October 09, 2024 · Declared Dead · 🏛 International Conference on Content-Based Multimedia Indexing

"No code URL or promise found in abstract"

Evidence collected by the PWNC Scanner

Authors Mingliang Liang, Martha Larson arXiv ID 2410.10879 Category cs.LG: Machine Learning Cross-listed cs.AI, cs.CL, cs.CV Citations 0 Venue International Conference on Content-Based Multimedia Indexing Last Checked 4 months ago

Abstract

We propose Word-Frequency-based Image-Text Pair Pruning (WFPP), a novel data pruning method that improves the efficiency of VLMs. Unlike MetaCLIP, our method does not need metadata for pruning, but selects text-image pairs to prune based on the content of the text. Specifically, WFPP prunes text-image pairs containing high-frequency words across the entire training dataset. The effect of WFPP is to reduce the dominance of frequent words. The result a better balanced word-frequency distribution in the dataset, which is known to improve the training of word embedding models. After pre-training on the pruned subset, we fine-tuned the model on the entire dataset for one additional epoch to achieve better performance.
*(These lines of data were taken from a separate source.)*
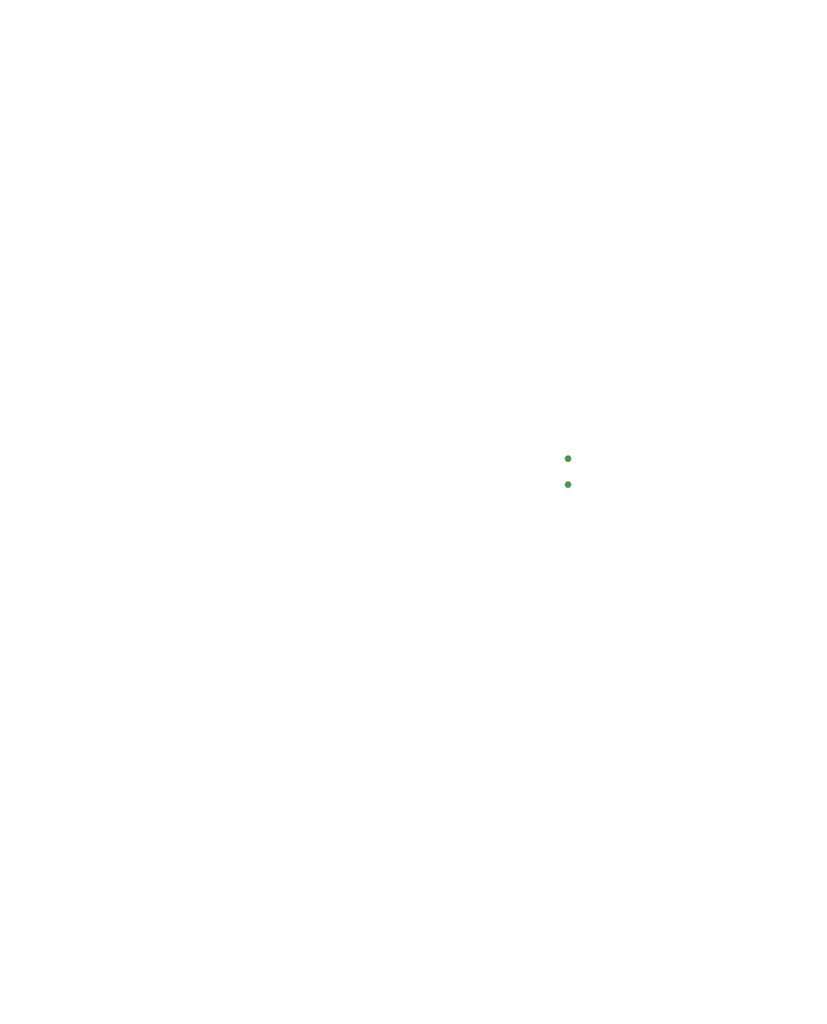
<source format=gbr>
%TF.GenerationSoftware,Altium Limited,Altium Designer,18.1.9 (240)*%
G04 Layer_Color=0*
%FSLAX26Y26*%
%MOIN*%
%TF.FileFunction,NonPlated,1,2,NPTH,Drill*%
%TF.Part,Single*%
G01*
G75*
%TA.AperFunction,ComponentDrill*%
%ADD83C,0.039370*%
G36*
X1720000Y8231000D02*
D01*
D02*
G37*
G36*
X6271658Y2594854D02*
D01*
D02*
G37*
D83*
X4890000Y5570000D02*
D03*
Y5720000D02*
D03*
%TF.MD5,8d3799c0312971464c25ede56151074f*%
M02*

</source>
Our experiments demonstrate that applying WFPP when training a CLIP model improves performance on a wide range of downstream tasks. WFPP also provides the advantage of speeding up pre-training by using fewer samples. Additionally, we analyze the training data before and after pruning to visualize how WFPP changes the balance of word frequencies. We hope our work encourages researchers to consider the distribution of words in the training data when pre-training VLMs, not limited to CLIP.